• _Supplied records_:
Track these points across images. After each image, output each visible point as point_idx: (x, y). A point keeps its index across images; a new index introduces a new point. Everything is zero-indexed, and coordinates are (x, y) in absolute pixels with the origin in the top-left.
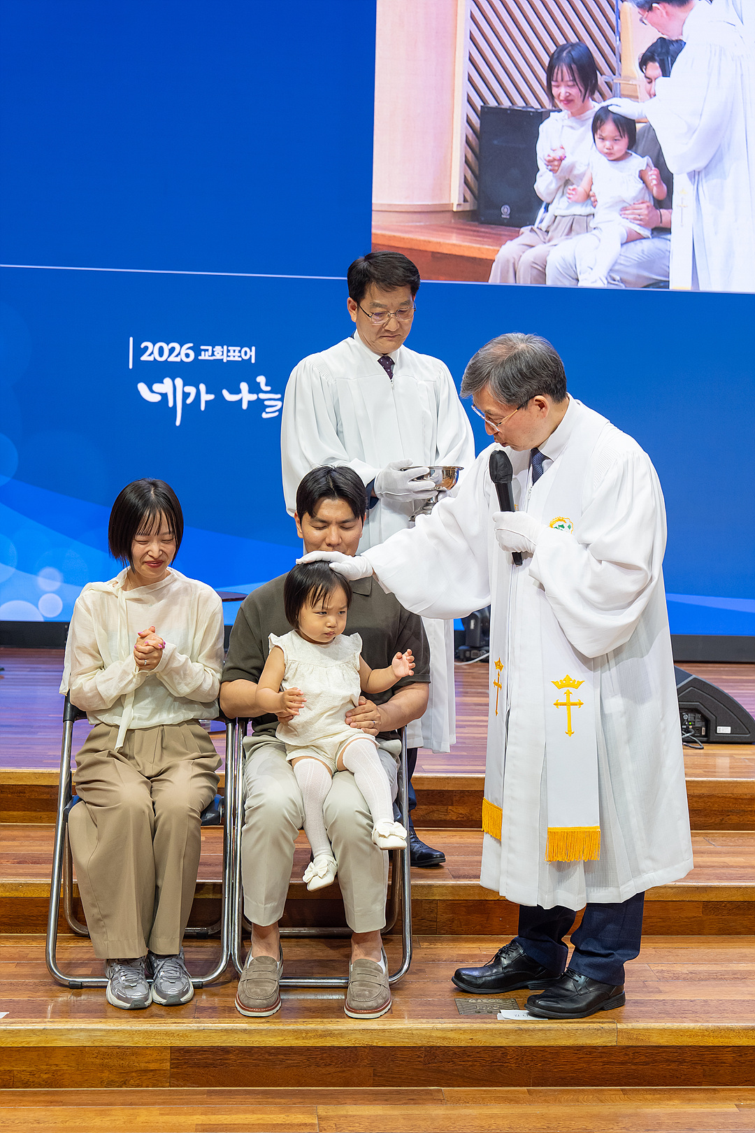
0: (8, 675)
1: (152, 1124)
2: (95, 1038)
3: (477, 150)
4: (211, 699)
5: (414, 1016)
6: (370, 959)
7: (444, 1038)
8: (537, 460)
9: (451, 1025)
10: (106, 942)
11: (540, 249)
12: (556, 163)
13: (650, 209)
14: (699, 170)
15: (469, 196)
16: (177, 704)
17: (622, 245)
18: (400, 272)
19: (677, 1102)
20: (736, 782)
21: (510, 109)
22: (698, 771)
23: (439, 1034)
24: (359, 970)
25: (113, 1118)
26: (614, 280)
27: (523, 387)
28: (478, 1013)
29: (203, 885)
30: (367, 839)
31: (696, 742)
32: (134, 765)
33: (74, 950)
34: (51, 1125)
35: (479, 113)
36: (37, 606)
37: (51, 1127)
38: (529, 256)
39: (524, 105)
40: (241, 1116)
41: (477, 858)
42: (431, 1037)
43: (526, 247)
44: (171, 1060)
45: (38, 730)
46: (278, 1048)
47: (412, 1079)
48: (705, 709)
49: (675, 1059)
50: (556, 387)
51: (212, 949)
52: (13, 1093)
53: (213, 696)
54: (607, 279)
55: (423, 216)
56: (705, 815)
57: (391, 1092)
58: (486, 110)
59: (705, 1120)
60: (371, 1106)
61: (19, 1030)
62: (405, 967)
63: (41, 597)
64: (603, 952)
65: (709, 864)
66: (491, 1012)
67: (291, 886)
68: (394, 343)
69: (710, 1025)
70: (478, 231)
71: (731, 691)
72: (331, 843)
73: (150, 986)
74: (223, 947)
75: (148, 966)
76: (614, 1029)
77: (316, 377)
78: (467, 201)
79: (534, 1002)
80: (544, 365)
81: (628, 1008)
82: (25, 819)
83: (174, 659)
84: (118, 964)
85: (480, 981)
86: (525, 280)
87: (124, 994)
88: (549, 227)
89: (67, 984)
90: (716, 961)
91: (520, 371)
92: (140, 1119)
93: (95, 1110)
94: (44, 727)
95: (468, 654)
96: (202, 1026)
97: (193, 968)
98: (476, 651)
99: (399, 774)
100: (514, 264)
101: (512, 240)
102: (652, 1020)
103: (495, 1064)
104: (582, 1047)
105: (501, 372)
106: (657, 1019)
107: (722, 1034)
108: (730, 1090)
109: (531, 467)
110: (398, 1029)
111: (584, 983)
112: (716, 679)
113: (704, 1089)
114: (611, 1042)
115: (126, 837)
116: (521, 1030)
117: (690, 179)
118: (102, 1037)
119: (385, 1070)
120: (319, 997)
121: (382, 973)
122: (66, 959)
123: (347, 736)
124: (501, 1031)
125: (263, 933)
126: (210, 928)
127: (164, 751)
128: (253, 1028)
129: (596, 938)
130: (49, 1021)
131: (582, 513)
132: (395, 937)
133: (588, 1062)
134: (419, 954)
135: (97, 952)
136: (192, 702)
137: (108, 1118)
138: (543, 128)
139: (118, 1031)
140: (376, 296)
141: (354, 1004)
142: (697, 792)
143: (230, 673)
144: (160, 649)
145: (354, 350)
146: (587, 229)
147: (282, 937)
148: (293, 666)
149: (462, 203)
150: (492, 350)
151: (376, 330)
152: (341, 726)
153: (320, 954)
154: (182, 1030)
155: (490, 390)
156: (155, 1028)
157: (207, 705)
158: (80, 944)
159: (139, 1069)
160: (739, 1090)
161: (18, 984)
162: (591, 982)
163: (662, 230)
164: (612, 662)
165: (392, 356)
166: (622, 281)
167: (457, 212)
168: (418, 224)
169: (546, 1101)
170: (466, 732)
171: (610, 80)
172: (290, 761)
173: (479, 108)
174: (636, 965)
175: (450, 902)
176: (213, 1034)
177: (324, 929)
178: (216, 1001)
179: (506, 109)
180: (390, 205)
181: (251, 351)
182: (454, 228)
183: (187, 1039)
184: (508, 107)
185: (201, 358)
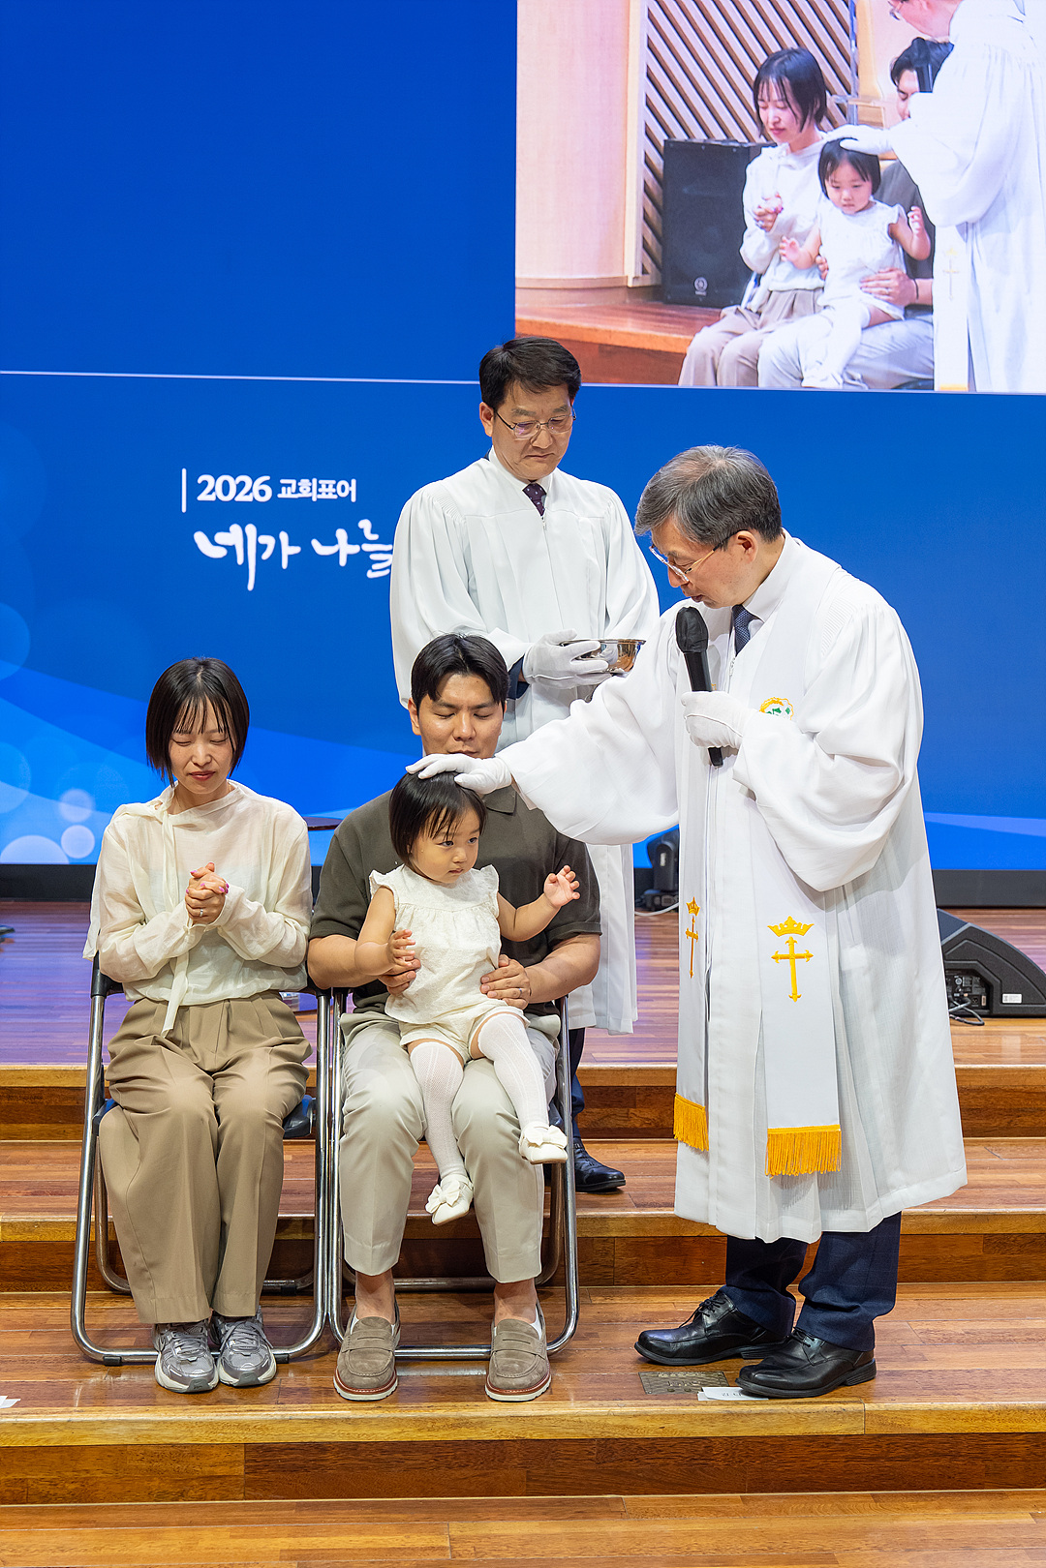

• _Problem to work on_: The records are to be retyped in full and exactly, with no image carried over.

• _Result of the exercise_:
Track these points across images. After each image, output each visible point as point_idx: (x, y). A point keeps its index across images; a new index introduces a new point. Everything is zero-indexed, and coordinates are (x, y) in absolute pixels with the origin in the top-left.
0: (8, 675)
1: (152, 1124)
2: (95, 1038)
3: (477, 150)
4: (211, 699)
5: (414, 1016)
6: (370, 959)
7: (444, 1038)
8: (537, 460)
9: (451, 1025)
10: (106, 942)
11: (540, 249)
12: (556, 163)
13: (650, 209)
14: (699, 170)
15: (469, 196)
16: (177, 704)
17: (622, 245)
18: (400, 272)
19: (677, 1102)
20: (736, 782)
21: (510, 109)
22: (698, 771)
23: (439, 1034)
24: (359, 970)
25: (113, 1118)
26: (614, 280)
27: (523, 387)
28: (478, 1013)
29: (203, 885)
30: (367, 839)
31: (696, 742)
32: (134, 765)
33: (74, 950)
34: (51, 1125)
35: (479, 113)
36: (37, 606)
37: (51, 1127)
38: (529, 256)
39: (524, 105)
40: (241, 1116)
41: (477, 858)
42: (431, 1037)
43: (526, 247)
44: (171, 1060)
45: (38, 730)
46: (278, 1048)
47: (412, 1079)
48: (705, 709)
49: (675, 1059)
50: (556, 387)
51: (212, 949)
52: (13, 1093)
53: (213, 696)
54: (607, 279)
55: (423, 216)
56: (705, 815)
57: (391, 1092)
58: (486, 110)
59: (705, 1120)
60: (371, 1106)
61: (19, 1030)
62: (405, 967)
63: (41, 597)
64: (603, 952)
65: (709, 864)
66: (491, 1012)
67: (291, 886)
68: (394, 343)
69: (710, 1025)
70: (478, 231)
71: (731, 691)
72: (331, 843)
73: (150, 986)
74: (223, 947)
75: (148, 966)
76: (614, 1029)
77: (316, 377)
78: (467, 201)
79: (534, 1002)
80: (544, 365)
81: (628, 1008)
82: (25, 819)
83: (174, 659)
84: (118, 964)
85: (480, 981)
86: (525, 280)
87: (124, 994)
88: (549, 227)
89: (67, 984)
90: (716, 961)
91: (520, 371)
92: (140, 1119)
93: (95, 1110)
94: (44, 727)
95: (468, 654)
96: (202, 1026)
97: (193, 968)
98: (476, 651)
99: (399, 774)
100: (514, 264)
101: (512, 240)
102: (652, 1020)
103: (495, 1064)
104: (582, 1047)
105: (501, 372)
106: (657, 1019)
107: (722, 1034)
108: (730, 1090)
109: (531, 467)
110: (398, 1029)
111: (584, 983)
112: (716, 679)
113: (704, 1089)
114: (611, 1042)
115: (126, 837)
116: (521, 1030)
117: (690, 179)
118: (102, 1037)
119: (385, 1070)
120: (319, 997)
121: (382, 973)
122: (66, 959)
123: (347, 736)
124: (501, 1031)
125: (263, 933)
126: (210, 928)
127: (164, 751)
128: (253, 1028)
129: (596, 938)
130: (49, 1021)
131: (582, 513)
132: (395, 937)
133: (588, 1062)
134: (419, 954)
135: (97, 952)
136: (192, 702)
137: (108, 1118)
138: (543, 128)
139: (118, 1031)
140: (376, 296)
141: (354, 1004)
142: (697, 792)
143: (230, 673)
144: (160, 649)
145: (354, 350)
146: (587, 229)
147: (282, 937)
148: (293, 666)
149: (462, 203)
150: (492, 350)
151: (376, 330)
152: (341, 726)
153: (320, 954)
154: (182, 1030)
155: (490, 390)
156: (155, 1028)
157: (207, 705)
158: (80, 944)
159: (139, 1069)
160: (739, 1090)
161: (18, 984)
162: (591, 982)
163: (662, 230)
164: (612, 662)
165: (392, 356)
166: (622, 281)
167: (457, 212)
168: (418, 224)
169: (546, 1101)
170: (466, 732)
171: (610, 80)
172: (290, 761)
173: (479, 108)
174: (636, 965)
175: (450, 902)
176: (213, 1034)
177: (324, 929)
178: (216, 1001)
179: (506, 109)
180: (390, 205)
181: (251, 351)
182: (454, 228)
183: (187, 1039)
184: (508, 107)
185: (201, 358)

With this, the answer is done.